Show each line of the records in which the word "eléctricas" occurs.

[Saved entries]
=-=-=-=-=
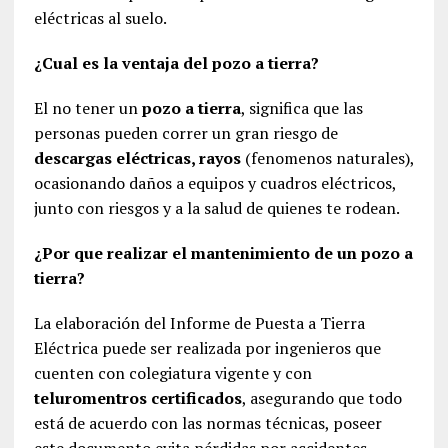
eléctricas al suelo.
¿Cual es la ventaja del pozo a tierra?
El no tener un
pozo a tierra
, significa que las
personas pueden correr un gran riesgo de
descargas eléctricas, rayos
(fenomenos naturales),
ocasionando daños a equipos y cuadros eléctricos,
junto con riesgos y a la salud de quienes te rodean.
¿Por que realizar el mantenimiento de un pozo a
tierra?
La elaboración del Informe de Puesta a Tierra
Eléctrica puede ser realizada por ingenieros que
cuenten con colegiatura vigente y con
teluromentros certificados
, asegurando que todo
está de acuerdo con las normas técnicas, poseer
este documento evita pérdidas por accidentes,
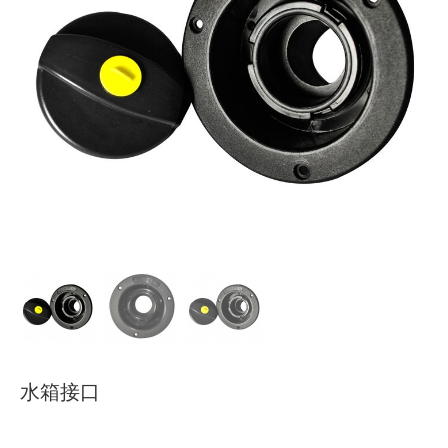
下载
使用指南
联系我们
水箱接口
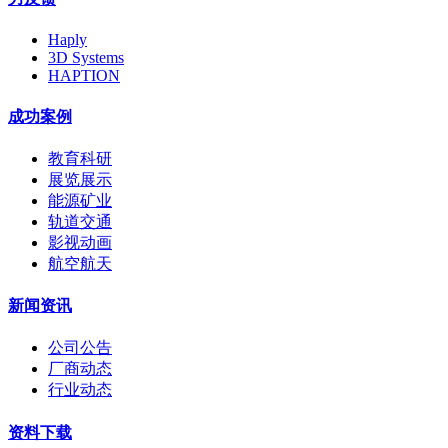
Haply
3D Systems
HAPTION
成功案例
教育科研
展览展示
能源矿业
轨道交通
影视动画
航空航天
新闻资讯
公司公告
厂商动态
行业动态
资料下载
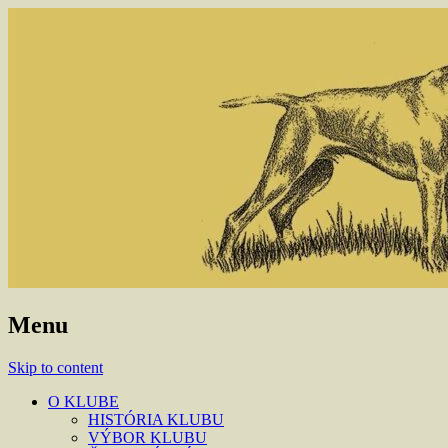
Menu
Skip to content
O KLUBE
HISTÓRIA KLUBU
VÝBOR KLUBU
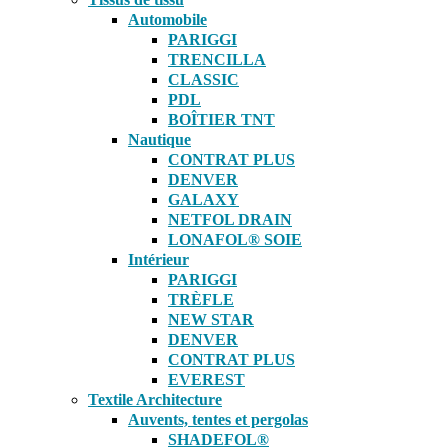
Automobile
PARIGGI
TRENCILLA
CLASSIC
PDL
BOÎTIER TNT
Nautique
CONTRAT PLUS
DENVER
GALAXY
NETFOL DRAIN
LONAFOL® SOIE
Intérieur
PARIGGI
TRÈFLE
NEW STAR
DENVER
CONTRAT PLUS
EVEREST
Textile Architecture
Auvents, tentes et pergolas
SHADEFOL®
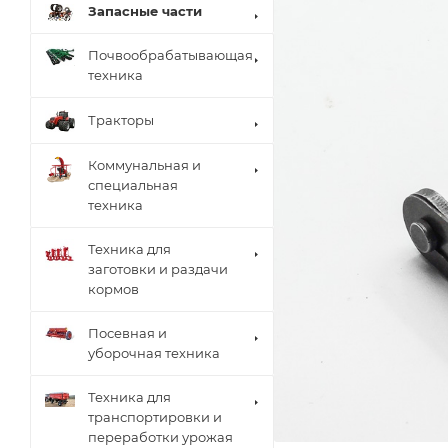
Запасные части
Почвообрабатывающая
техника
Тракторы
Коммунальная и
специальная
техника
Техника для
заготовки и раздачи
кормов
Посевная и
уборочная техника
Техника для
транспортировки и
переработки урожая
=-=-=-=-=
SOLUTION TO THIS EXERCISE:
eléctricas al suelo.
descargas eléctricas, rayos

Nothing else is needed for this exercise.